▸ DOCUMENT SEGMENT
Attention Deficit Hyperactivity Disorder (ADHD)

ADHD is one of the most common behavioral disorders among children. Between 3 percent and 5 percent of all children may suffer from this condition. It is characterized by a persistent pattern of inattention and/or hyper activity and/or impulsivity that occurs in academic, occupational or social settings. It is best defined as a condition where an individual’s attention span is dramatically less than what is expected for an individual of that age.

Although ADHD is usually diagnosed in childhood, it is not a disorder limited to children and it often persists into adolescence and adulthood. Frequently, it is not diagnosed until later years.

According to the NIMH, ADHD is characterized by three major categories.

  • Inattention People who are inattentive have a hard time keeping their minds on any one thing and may get bored with a task after only a few minutes. They may give effortless, automatic attention to activities and things they enjoy, but focusing deliberately on organizing and completing a task or learning something new is difficult.
  • Hyperactivity— People who are hyperactive, always seem to be moving. Hyperactive teens and adults may feel restless throughout the day whenever long periods of attention are required or they move from one activity to another all at once.
  • Impulsivity— People that are overly impulsive, seem unable to reduce their immediate reactions to a circumstance or be able to think completely through before acting on a situation.

What causes ADHD? ADHD is not caused by dysfunctional parenting, and those with ADHD do not merely lack intelligence or discipline. There are several potential causes but none proven. Since parental support seems to lesson the affects of ADHD, parental involvement is encouraged. Style of parenting does not seem to have an impact on the condition itself.

▸ LISTED RECORDS
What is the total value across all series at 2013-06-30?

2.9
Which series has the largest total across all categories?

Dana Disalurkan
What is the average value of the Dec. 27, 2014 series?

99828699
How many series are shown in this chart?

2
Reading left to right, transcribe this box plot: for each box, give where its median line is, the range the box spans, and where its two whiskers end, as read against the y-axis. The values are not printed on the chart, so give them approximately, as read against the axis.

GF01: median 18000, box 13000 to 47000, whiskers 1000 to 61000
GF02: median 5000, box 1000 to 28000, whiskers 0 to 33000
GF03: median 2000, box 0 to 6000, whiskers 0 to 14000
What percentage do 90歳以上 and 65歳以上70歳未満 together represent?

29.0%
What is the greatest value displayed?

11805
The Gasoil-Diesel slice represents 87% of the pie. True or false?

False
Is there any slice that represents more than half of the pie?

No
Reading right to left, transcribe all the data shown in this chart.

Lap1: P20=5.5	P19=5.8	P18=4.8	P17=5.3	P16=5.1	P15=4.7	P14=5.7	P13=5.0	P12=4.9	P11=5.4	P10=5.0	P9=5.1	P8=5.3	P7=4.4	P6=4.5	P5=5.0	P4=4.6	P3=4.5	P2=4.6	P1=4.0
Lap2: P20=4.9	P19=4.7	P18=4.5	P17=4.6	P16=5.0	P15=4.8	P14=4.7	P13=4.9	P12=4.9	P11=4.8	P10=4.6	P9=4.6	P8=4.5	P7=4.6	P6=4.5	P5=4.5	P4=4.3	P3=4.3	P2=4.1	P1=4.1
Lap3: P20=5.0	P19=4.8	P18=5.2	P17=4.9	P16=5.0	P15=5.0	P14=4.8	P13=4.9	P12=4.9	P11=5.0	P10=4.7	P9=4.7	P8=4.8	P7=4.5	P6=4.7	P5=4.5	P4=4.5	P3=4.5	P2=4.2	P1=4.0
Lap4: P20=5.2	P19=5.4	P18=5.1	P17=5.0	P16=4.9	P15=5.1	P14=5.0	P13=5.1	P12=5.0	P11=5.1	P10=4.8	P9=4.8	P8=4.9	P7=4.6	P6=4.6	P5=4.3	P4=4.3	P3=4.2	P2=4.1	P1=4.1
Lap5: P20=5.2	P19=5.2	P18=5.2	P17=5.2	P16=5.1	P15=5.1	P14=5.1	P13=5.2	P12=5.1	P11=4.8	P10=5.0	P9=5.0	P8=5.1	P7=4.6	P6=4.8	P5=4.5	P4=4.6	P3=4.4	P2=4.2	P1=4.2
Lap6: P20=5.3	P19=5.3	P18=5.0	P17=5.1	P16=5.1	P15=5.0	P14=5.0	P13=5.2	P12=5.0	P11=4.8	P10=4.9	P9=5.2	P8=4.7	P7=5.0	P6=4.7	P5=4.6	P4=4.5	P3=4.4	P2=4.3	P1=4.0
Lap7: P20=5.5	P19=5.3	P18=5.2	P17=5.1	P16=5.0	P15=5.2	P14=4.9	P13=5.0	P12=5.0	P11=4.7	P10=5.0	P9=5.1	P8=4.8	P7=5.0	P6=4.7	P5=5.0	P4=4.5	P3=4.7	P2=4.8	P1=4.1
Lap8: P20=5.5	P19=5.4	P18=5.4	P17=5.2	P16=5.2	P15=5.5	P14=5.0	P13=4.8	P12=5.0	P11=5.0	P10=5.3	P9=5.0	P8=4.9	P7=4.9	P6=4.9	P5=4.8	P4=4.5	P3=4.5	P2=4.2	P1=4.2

▸ PROBLEM STATEMENT
Please condense the paragraph of the ADHD text that begins "ADHD is one of the most common" into a short bulleted list that keeps its main facts.

▸ OUTPUT
- ADHD is one of the most common behavioral disorders among children.
- Between 3 and 5 percent of all children may have it.
- It involves a persistent pattern of inattention, hyperactivity, and/or impulsivity in academic, occupational, or social settings.
- It is best defined as an attention span dramatically shorter than expected for a person's age.